Melatih Kemampuan Problem Solving di Coding Camp powered by DBS Foundation 2023

fandi melatih kemampuan problem solving di dbs

Setelah Fandi memikirkan “investasi” terbaik yang bisa ia lakukan untuk masa depannya, akhirnya, ia menemukan bahwa investasi tersebut berkaitan dengan ilmu yang dapat memperluas wawasannya. Fandi mengerti bahwa untuk bisa menjadi seorang talenta dengan peluang kerja yang amat luas, ia harus terjun ke dunia teknologi.

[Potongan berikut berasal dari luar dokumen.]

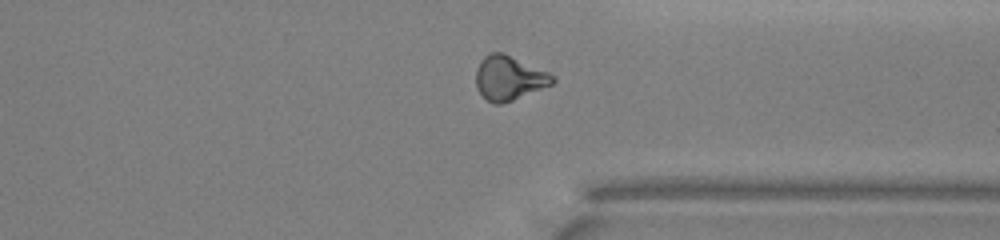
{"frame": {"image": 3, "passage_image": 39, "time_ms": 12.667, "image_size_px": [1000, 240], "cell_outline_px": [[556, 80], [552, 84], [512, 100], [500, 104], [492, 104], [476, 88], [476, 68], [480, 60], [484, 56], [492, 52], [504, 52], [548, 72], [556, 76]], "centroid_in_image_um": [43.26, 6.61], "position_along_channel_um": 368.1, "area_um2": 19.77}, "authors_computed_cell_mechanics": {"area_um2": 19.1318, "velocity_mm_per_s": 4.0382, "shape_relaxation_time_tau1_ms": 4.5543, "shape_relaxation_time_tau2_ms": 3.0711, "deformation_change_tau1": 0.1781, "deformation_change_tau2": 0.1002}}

Keputusan Fandi untuk menyeberang dari dunia pendidikan ke dunia teknologi menuntunnya untuk bertemu dengan Dicoding di Instagram. Dari situ, Fandi mendapatkan berbagai informasi beasiswa pendidikan teknologi dan ikut berbagai program yang dilaksanakan oleh Dicoding. Pertemuan Fandi dengan Dicoding inilah yang membuatnya berkenalan dengan program Coding Camp powered by DBS Foundation 2023.

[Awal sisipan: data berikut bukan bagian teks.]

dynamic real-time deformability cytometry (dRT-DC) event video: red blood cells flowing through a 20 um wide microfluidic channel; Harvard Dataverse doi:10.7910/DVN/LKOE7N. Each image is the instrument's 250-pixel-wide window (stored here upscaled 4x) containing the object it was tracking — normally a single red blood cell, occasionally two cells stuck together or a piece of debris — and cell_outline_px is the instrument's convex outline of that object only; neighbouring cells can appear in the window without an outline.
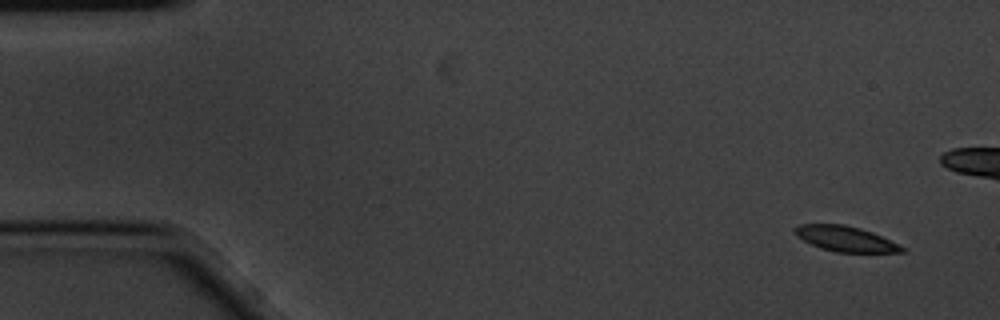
{"species": "common noctule bat (a hibernating species)", "species_latin": "Nyctalus noctula", "temperature_condition": "cold", "stored_images_in_passage": 5, "camera_frame_rate_fps": 3000, "um_per_image_px": 0.085, "animal": {"sex": "male", "body_mass_g": 20.1, "forearm_length_mm": 53.5}, "frame": {"image": 1, "passage_image": 1, "time_ms": 0.0, "image_size_px": [1000, 320], "cell_outline_px": [[908, 252], [836, 252], [820, 248], [796, 236], [792, 232], [792, 228], [800, 224], [844, 224], [860, 228], [872, 232], [904, 248]], "centroid_in_image_um": [71.79, 20.29], "position_along_channel_um": 13.2, "area_um2": 15.66}}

Fandi yang bersemangat untuk berinvestasi ilmu dan belajar problem solving demi masa depannya memutuskan untuk belajar di Coding Camp dan memilih alur DevOps Engineer. Selama lebih dari seratus jam, Fandi mengikuti kelas Belajar Membuat Aplikasi Back-End untuk Pemula, Belajar Dasar Pemrograman JavaScript, dan Belajar Dasar AWS Cloud.

Perjalanan belajar Fandi di Coding Camp bukannya tanpa tantangan. Sebagai seseorang yang berlatar belakang non-IT dan tidak memiliki pengetahuan dasar di bidang pemrograman, Fandi harus berusaha sekuat tenaga untuk menyelesaikan setiap kelas yang harus diikutinya. Selain itu, ia pun harus pandai membagi waktu antara belajar di Coding Camp dan berkuliah. Namun, bukan Fandi namanya jika ia tidak mewarisi kegigihan dan keuletan yang dimiliki sang ayah.

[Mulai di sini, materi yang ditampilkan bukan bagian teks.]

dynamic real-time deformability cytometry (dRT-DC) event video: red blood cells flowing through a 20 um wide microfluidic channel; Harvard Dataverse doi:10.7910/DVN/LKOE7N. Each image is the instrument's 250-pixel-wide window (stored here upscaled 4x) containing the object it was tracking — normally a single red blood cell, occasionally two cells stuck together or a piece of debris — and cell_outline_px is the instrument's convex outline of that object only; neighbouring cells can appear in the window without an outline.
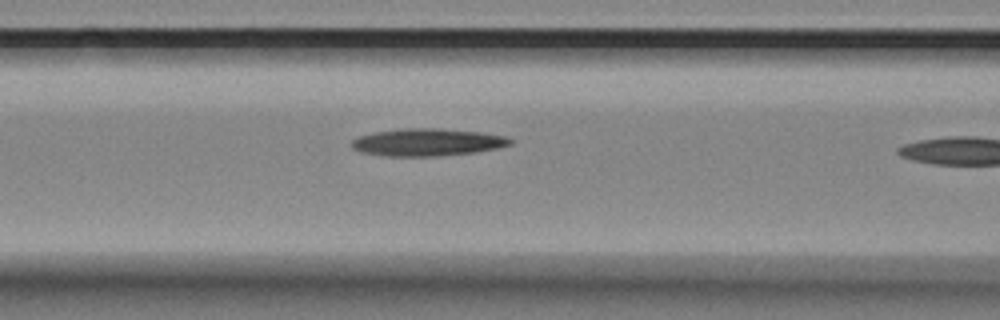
{"species": "Egyptian fruit bat (a non-hibernating species)", "species_latin": "Rousettus aegyptiacus", "temperature_condition": "room temperature", "stored_images_in_passage": 8, "camera_frame_rate_fps": 3000, "um_per_image_px": 0.085, "animal": {"sex": "female"}, "frame": {"image": 1, "passage_image": 7, "time_ms": 2.0, "image_size_px": [1000, 320], "cell_outline_px": [[512, 144], [496, 148], [476, 152], [440, 156], [388, 156], [360, 152], [352, 148], [352, 140], [360, 136], [376, 132], [400, 128], [440, 128], [480, 132], [504, 136], [512, 140]], "centroid_in_image_um": [36.32, 12.09], "position_along_channel_um": 130.3, "area_um2": 25.26}}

Coding Camp powered by DBS Foundation sebagai Bentuk Perhatian Pihak Swasta Terhadap Pengembangan Keterampilan Masyarakat

Achmad Fandi Santoso dan temannya

Banyak hal berubah dalam diri Fandi setelah belajar di Coding Camp powered by DBS Foundation 2023, salah satunya adalah wawasannya di dunia teknologi yang semakin meluas. Selain itu, ia pun jadi menyadari hal lain.

“Setelah belajar di Coding Camp powered by DBS Foundation, saya jadi tahu bahwa di dunia ini, tidak hanya ada pekerjaan yang bersifat kasar. Rupanya, ada juga pekerjaan yang membutuhkan ketelitian, keuletan, dan intelegensia seperti yang ada di bidang teknologi,” ujarnya.

Selain itu, keikutsertaan Fandi di Coding Camp juga membuka matanya bahwa pihak pemerintahan dan swasta rupanya menaruh perhatian lebih untuk membangun keterampilan masyarakat Indonesia. Salah satu contoh nyata dari perhatian tersebut adalah adanya program beasiswa seperti yang Coding Camp selenggarakan satu ini.

Oleh karenanya, Fandi ingin mendorong teman-temannya yang bercita-cita untuk menyeberang ke dunia teknologi seperti dirinya untuk banyak membekali diri dengan wawasan yang bisa diperoleh di luar ruangan kelas.

Kini, setelah Fandi lulus dari Coding Camp powered by DBS Foundation, ia berharap bisa mendapatkan pekerjaan yang dapat membantu ekonomi keluarganya. Saat ini, Fandi tengah fokus menjalani perannya sebagai mahasiswa semester 6 dan ikut program belajar yang dicanangkan oleh pemerintah. Bekal yang diperolehnya dari Coding Camp membuat Fandi lebih bersemangat untuk menggali ilmu teknologi dari sumber-sumber lainnya.

“Tentukan tujuanmu terlebih dahulu, kenali potensi dalam diri untuk maju, pahami kekurangan diri untuk diperbaiki, bertanggungjawablah pada pilihanmu, dan senantiasa evaluasi dirimu setelah mengerjakan segala sesuatu,” tutup Fandi.